At Cohesic we use xtdb for part of this use case, using valid time to correlate multiple records(entities) between each other. Unfortunately XTDB does not allow "patching" an entity, only transact it as a whole, but with transaction functions you have pretty good control of what goes in and then you have got history for all the records. Correlating and augmenting histories is a bit of a challenge at the moment but the XTDB team is working on it 🙂 What we do is to pull all the record histories we need and merge them in memory

Marius07:02:52

That’s very useful, thank you! I had a look at XTDB before, but somewhat missed the interesting part about time travel (https://docs.xtdb.com/language-reference/datalog-queries/#valid-time-travel).
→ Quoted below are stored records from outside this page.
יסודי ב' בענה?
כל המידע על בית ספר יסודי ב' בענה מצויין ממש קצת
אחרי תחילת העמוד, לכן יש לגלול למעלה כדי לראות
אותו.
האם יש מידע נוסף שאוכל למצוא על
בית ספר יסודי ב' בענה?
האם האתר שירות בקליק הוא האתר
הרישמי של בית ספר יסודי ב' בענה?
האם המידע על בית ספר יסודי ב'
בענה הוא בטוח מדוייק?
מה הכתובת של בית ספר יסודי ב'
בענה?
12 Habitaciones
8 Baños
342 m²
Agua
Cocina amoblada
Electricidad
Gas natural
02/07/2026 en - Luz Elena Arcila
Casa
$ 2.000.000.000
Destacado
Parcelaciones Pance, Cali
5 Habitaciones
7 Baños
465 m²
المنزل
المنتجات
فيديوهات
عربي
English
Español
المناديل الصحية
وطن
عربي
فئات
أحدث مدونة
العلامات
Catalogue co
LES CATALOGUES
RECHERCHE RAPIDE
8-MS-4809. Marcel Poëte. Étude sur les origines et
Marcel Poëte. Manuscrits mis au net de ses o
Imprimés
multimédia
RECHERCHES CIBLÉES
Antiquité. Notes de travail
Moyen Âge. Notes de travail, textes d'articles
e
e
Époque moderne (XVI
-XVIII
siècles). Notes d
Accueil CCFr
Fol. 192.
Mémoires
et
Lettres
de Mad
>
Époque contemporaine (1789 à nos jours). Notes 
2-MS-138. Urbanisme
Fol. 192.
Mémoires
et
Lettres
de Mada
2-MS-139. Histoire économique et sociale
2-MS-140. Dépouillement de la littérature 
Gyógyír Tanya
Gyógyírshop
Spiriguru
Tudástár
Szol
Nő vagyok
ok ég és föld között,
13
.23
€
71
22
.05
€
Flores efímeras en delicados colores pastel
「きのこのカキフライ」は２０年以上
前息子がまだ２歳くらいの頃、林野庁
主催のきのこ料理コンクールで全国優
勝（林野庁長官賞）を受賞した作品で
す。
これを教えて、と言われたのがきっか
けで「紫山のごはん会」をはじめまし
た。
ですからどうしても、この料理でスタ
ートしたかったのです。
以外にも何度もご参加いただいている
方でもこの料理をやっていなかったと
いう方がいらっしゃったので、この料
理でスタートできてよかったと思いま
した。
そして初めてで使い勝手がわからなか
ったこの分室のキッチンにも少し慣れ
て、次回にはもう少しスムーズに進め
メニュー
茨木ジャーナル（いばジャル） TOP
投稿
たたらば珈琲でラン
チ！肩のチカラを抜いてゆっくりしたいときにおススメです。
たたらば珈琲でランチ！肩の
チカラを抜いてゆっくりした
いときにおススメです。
It seems to do what I need, with only exception: Querying all timestamps on which only a certain field in the map has changed seems not possible yet. I guess I could track all fields individually, but that would be too much effort.

richiardiandrea16:02:51

@U02G3DBJ2SY yeah there are some limitation around that use case, you would probably still end up diffing previous and current state, but with the history at your disposal that's an easy one.

jmayaalv13:02:44

any specific reason why do you want to use blobs instead of jsonb? json support in postgres is fantastic.

Marius14:02:02

I agree. The problem I encountered is that serializing Clojure objects to JSON is not lossless. In particular the diffs from Editscript are vectors containing keywords, and those get lost after a roundtrip (e.g. :foo becomes "foo"). That is why I thought using text fields and pr-str / read-string is much easier. But that’s probably something to reconsider.

Huahai18:02:33

Obviously, if you have a Clojure code base, JSON is not as convenient as EDN everything. That’s one of the reasons for me to develop Datalevin: to replace Postgres and Datomic. We are not using the time travel feature of Datomic anyway.